O episódio do Festival de Newport de 65, tão marcante em sua biografia, é assim descrito na revista:
"Newport, Rod Island, 25 de julho de 1965. Está acontecendo o Festival Folk. Milhares de jovens esperam um cantor, clamam seu nome, ainda que sabendo que tivesse acabado de lançar um disco. Talvez vários jovens, entre estes, tivessem esperança de que a tão esperada estrela da música folk tivesse mudado de opinião e decidisse voltar à época de seus primeiros êxitos, à época de 'Blowin' In The Wind'. Ou será que todos aqueles jovens gritam para desafogar seus desenganos?
Dylan e Joan Baez, parceira no folk
Porque, quando Bob  Dylan sobe sao palco, com a guitarra elétrica no pescoço, um suspiro de frustração percorre a multidão. Barbara e Sy Ribakove, biógrafos de Dylan, descreveram assim a cena: 'Quando o público fixou seu olhar no instrumento, despertou-se a ira. A guitarra elétrica era o odiado símbolo do rock'n roll. E precisamente nas mãos do homem que para eles tinha sido um Deus, convertendo-se no símbolo da traição'.

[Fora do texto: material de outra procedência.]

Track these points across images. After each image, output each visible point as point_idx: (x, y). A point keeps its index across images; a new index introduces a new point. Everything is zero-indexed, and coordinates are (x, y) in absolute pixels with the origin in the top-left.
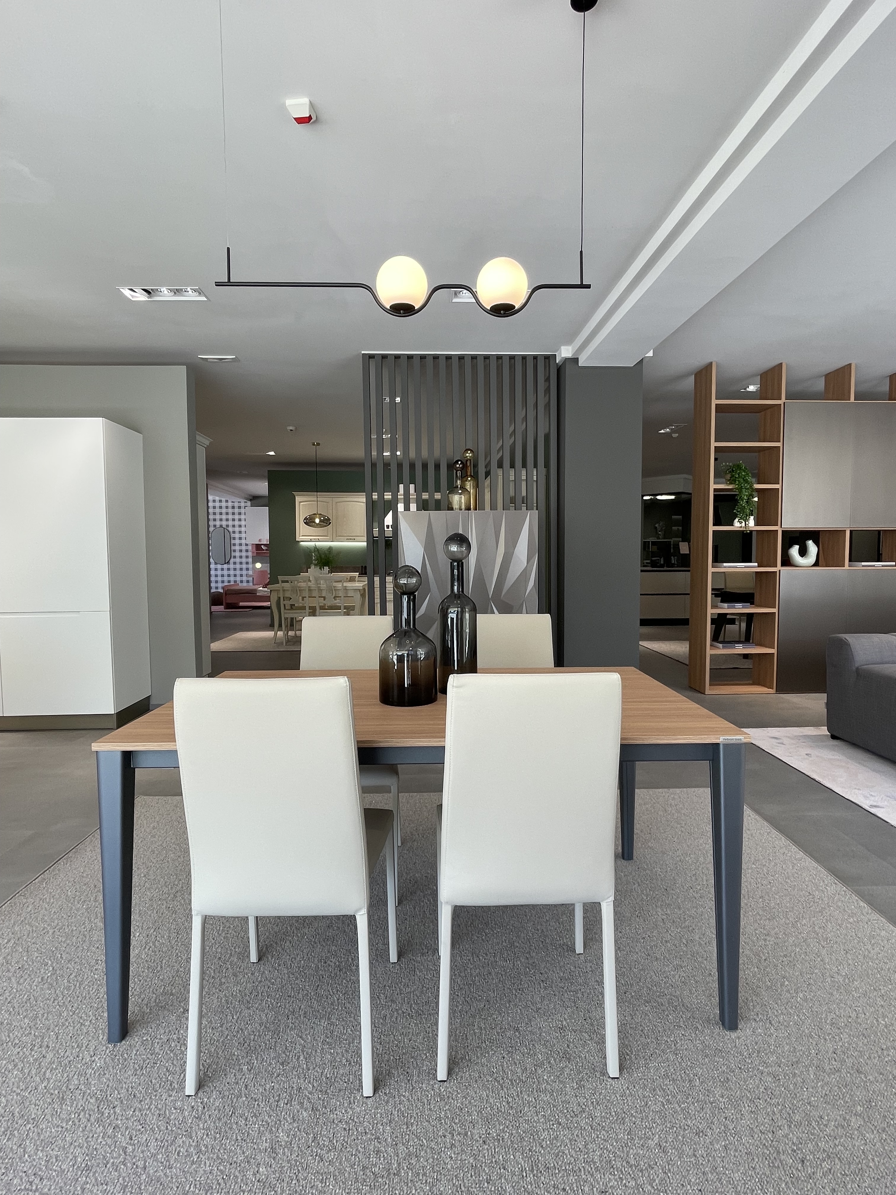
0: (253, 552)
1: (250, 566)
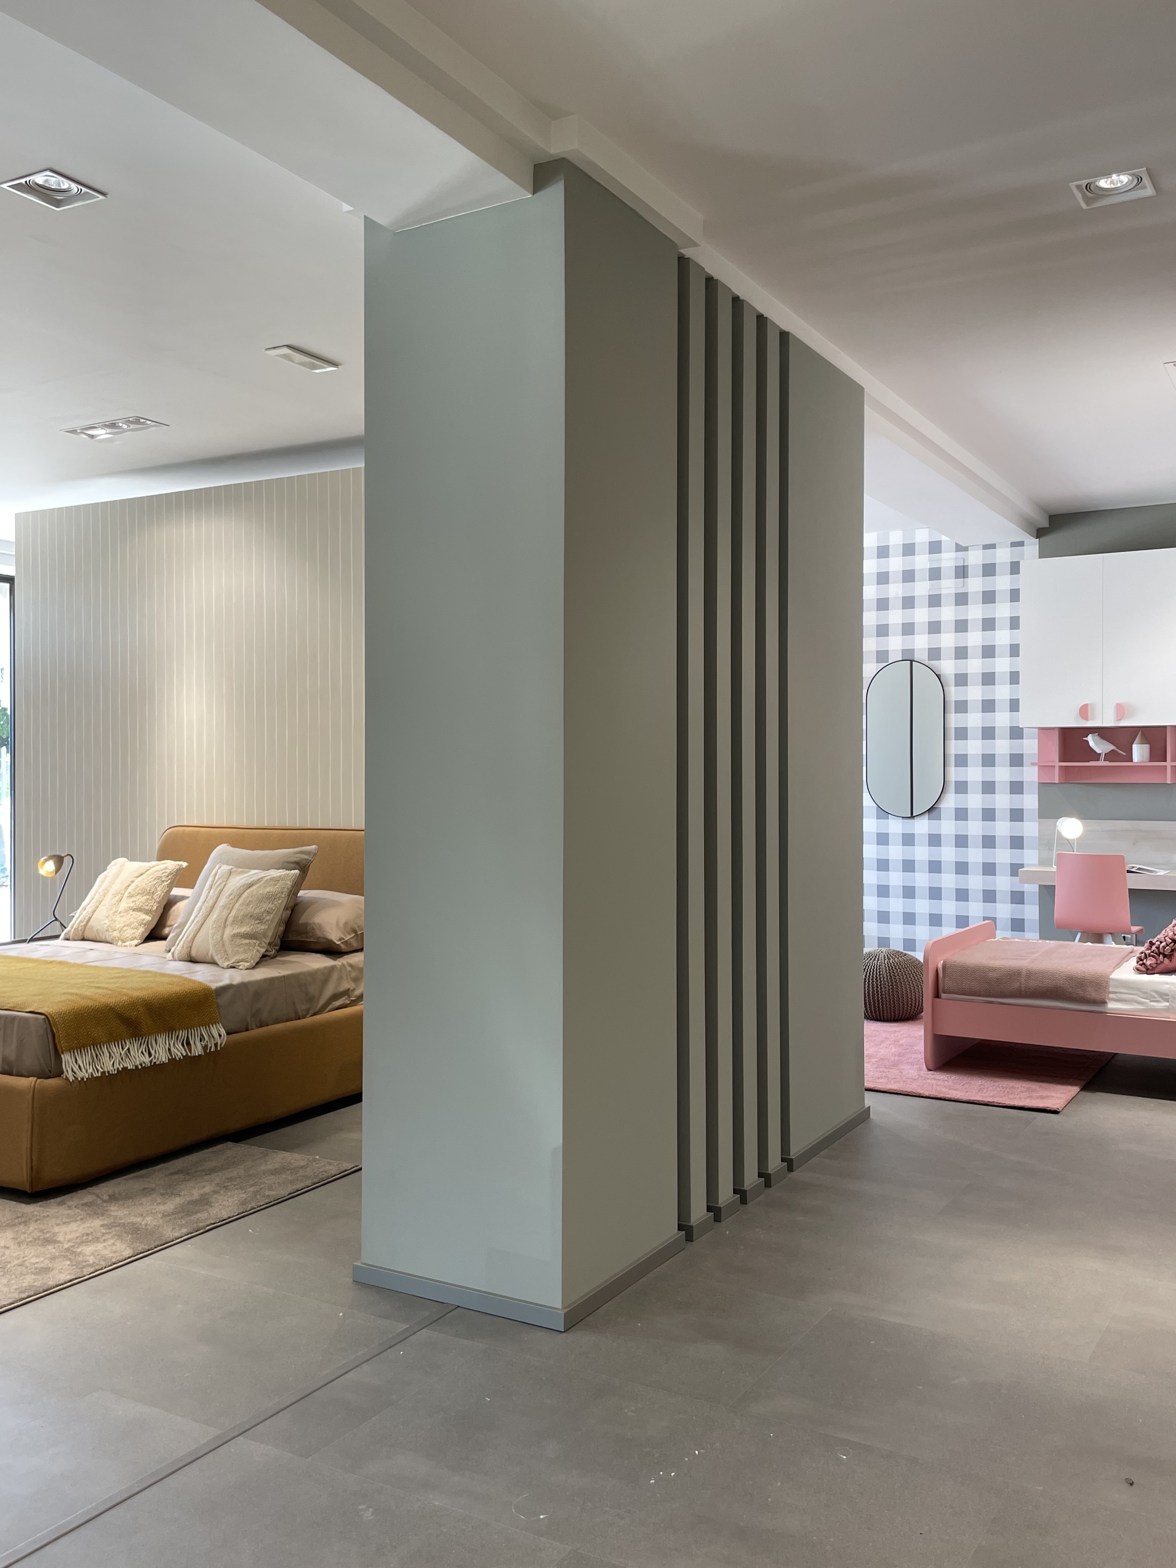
0: (1044, 768)
1: (1030, 828)
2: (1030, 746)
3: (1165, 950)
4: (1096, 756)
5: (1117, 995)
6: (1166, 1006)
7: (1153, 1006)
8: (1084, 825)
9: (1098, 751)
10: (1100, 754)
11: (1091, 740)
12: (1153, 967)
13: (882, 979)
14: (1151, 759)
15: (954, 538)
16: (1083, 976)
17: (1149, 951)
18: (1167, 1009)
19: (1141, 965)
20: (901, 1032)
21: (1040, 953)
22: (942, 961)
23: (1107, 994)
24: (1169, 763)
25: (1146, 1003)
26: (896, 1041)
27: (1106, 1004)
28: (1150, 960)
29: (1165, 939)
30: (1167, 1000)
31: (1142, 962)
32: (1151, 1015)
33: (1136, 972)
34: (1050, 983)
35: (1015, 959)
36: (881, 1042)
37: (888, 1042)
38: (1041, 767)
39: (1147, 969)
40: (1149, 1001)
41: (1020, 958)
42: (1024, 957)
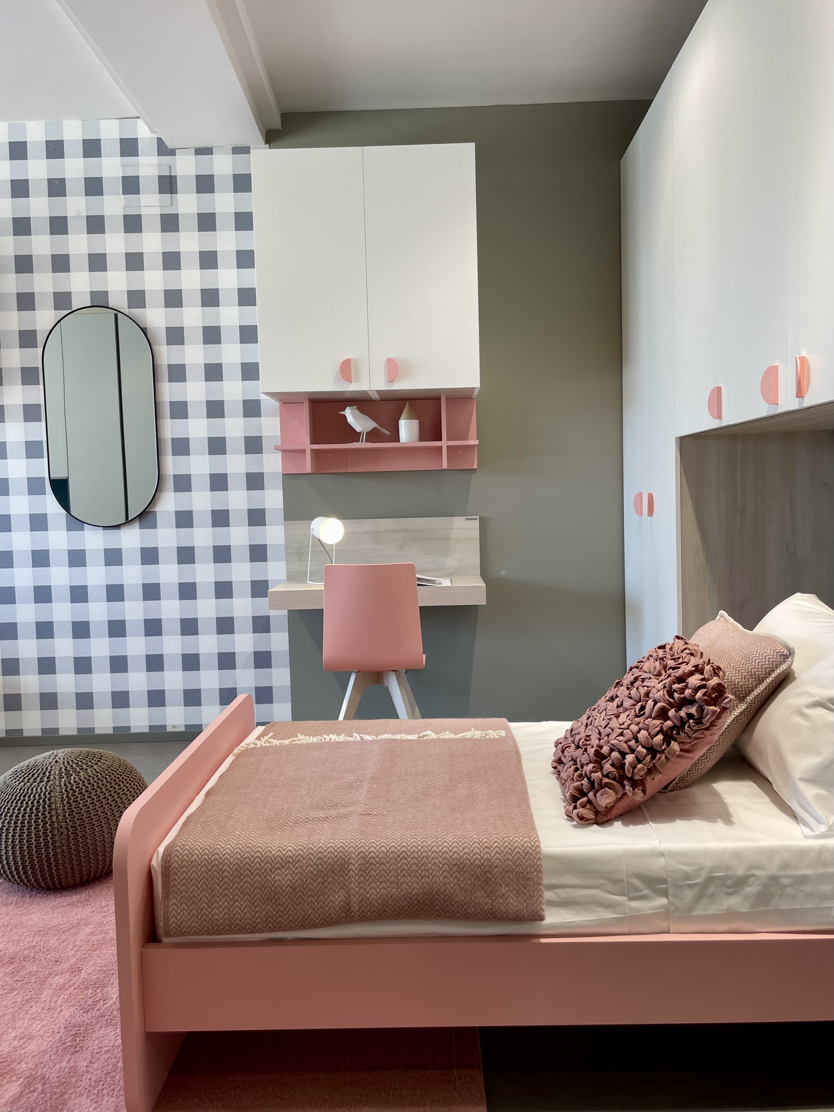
0: (290, 454)
1: (275, 534)
2: (270, 426)
3: (636, 771)
4: (353, 435)
5: (558, 891)
6: (663, 907)
7: (636, 910)
8: (345, 526)
9: (358, 428)
10: (360, 433)
11: (350, 415)
12: (609, 809)
13: (54, 819)
14: (422, 438)
15: (155, 136)
16: (487, 859)
17: (599, 774)
18: (666, 913)
19: (583, 806)
20: (88, 929)
21: (366, 785)
22: (161, 849)
23: (541, 896)
24: (444, 443)
25: (620, 904)
26: (76, 970)
27: (541, 918)
28: (602, 794)
29: (629, 746)
30: (664, 893)
31: (585, 799)
32: (634, 929)
33: (575, 823)
34: (415, 885)
35: (325, 819)
36: (42, 983)
37: (57, 980)
38: (286, 452)
39: (597, 813)
40: (626, 898)
41: (334, 812)
42: (342, 811)
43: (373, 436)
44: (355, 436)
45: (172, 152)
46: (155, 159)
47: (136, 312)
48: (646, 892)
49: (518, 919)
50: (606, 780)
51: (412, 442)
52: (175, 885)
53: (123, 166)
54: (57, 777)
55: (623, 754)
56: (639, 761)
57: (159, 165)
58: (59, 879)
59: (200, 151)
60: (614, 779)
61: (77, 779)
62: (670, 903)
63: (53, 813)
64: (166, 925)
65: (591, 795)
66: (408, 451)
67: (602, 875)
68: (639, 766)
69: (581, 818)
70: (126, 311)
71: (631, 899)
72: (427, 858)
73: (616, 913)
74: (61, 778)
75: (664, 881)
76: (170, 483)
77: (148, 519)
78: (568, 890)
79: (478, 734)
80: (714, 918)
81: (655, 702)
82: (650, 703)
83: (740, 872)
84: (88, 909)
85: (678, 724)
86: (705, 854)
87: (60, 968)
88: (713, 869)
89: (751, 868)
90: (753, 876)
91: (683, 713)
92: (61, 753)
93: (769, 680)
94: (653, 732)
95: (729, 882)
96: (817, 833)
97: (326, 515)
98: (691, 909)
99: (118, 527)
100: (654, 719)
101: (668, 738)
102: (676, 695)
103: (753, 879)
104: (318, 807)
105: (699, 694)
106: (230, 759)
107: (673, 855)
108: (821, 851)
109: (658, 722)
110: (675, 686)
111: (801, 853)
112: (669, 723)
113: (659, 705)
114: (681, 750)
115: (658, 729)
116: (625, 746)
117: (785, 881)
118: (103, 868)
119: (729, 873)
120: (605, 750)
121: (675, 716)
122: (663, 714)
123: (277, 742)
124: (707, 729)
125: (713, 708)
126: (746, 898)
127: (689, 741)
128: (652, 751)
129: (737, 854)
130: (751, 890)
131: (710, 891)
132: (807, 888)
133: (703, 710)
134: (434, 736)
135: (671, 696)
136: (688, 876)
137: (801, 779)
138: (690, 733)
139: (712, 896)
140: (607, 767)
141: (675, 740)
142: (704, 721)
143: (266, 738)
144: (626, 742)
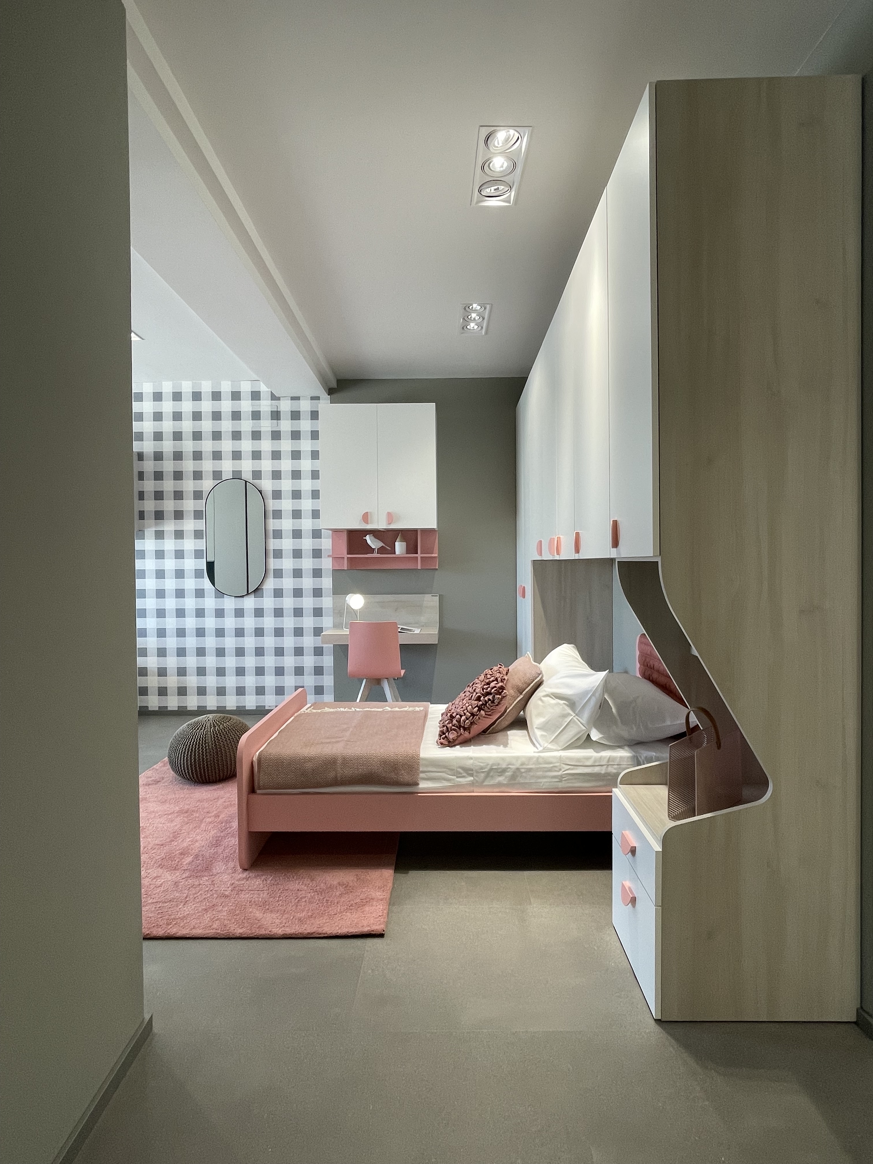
0: (336, 559)
1: (327, 602)
2: (326, 543)
3: (466, 723)
5: (426, 773)
6: (471, 781)
7: (460, 782)
8: (365, 599)
9: (373, 547)
10: (374, 549)
11: (368, 539)
12: (454, 740)
13: (207, 748)
14: (408, 552)
15: (270, 390)
16: (396, 759)
17: (451, 725)
18: (472, 784)
19: (443, 739)
20: (223, 800)
21: (351, 729)
22: (257, 753)
23: (418, 775)
24: (419, 555)
25: (453, 779)
26: (217, 816)
27: (418, 784)
28: (451, 733)
29: (464, 713)
30: (472, 775)
31: (444, 736)
32: (458, 791)
33: (440, 746)
34: (365, 770)
35: (329, 743)
36: (201, 821)
37: (209, 820)
38: (334, 558)
39: (449, 742)
40: (455, 777)
41: (334, 740)
42: (338, 739)
43: (381, 550)
44: (372, 550)
45: (279, 399)
46: (269, 402)
47: (256, 482)
48: (465, 774)
49: (408, 785)
50: (453, 727)
51: (402, 554)
52: (263, 768)
53: (252, 405)
54: (209, 728)
55: (461, 716)
56: (467, 719)
57: (272, 405)
58: (209, 778)
59: (293, 398)
60: (457, 727)
61: (219, 729)
62: (474, 779)
63: (207, 744)
64: (259, 783)
65: (447, 734)
66: (399, 558)
67: (445, 767)
68: (467, 721)
69: (442, 744)
70: (251, 481)
71: (458, 777)
72: (371, 758)
73: (450, 783)
74: (211, 728)
75: (472, 770)
76: (271, 573)
77: (258, 593)
78: (431, 773)
79: (411, 709)
80: (493, 786)
81: (477, 693)
82: (475, 694)
83: (504, 766)
84: (222, 792)
85: (484, 703)
86: (490, 758)
87: (210, 815)
88: (493, 765)
89: (508, 765)
90: (509, 768)
91: (486, 699)
92: (211, 716)
93: (532, 685)
94: (474, 707)
95: (499, 771)
96: (539, 750)
97: (354, 592)
98: (483, 781)
99: (243, 596)
100: (475, 701)
101: (480, 709)
102: (485, 690)
103: (509, 769)
104: (328, 738)
105: (493, 691)
106: (293, 718)
107: (476, 759)
108: (538, 758)
109: (476, 702)
110: (485, 687)
111: (530, 758)
112: (481, 703)
113: (478, 695)
114: (485, 714)
115: (476, 705)
116: (463, 712)
117: (523, 770)
118: (230, 773)
119: (499, 767)
120: (454, 715)
121: (483, 700)
122: (478, 699)
123: (315, 711)
124: (497, 705)
125: (498, 696)
126: (506, 777)
127: (489, 710)
128: (473, 715)
129: (503, 759)
130: (508, 774)
131: (491, 774)
132: (531, 774)
133: (495, 697)
134: (390, 709)
135: (483, 690)
136: (482, 768)
137: (536, 728)
138: (489, 707)
139: (492, 777)
140: (454, 722)
141: (483, 710)
142: (495, 701)
143: (310, 709)
144: (463, 711)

O público escutou duas canções em completo silêncio. Mas ao iniciar a terceira, alguns exigem que Dylan troque a guitarra pelo violão ou ainda que vá se apresentar no show popular de Ed Sullivan. Dylan obedece no mesmo instante, deixa de tocar e abandona, tristemente, o palco. Pouco depois, o cantor Peter Yarrow, o leva mais uma vez ao cenário, Dylan adianta-se ao microfone e com os olhos umedecidos, mais seu velho violão, canta sua despedida: 'It's All Over Now, Baby Blue'.
A despedida triste de Dylan assinala uma importante transfiguração na história da folk-music. Porque não se trata somente da troca dos instrumentos musicais, e basicamente tampouco se é folk-rock ou não.  O que Bob Dylan fez,  foi por a folk-music frente a uma nova perspectiva, uma nova função. A partir daquele momento, a folk-music significa tradição e no lugar do antigo conceito surgiu um novo: música."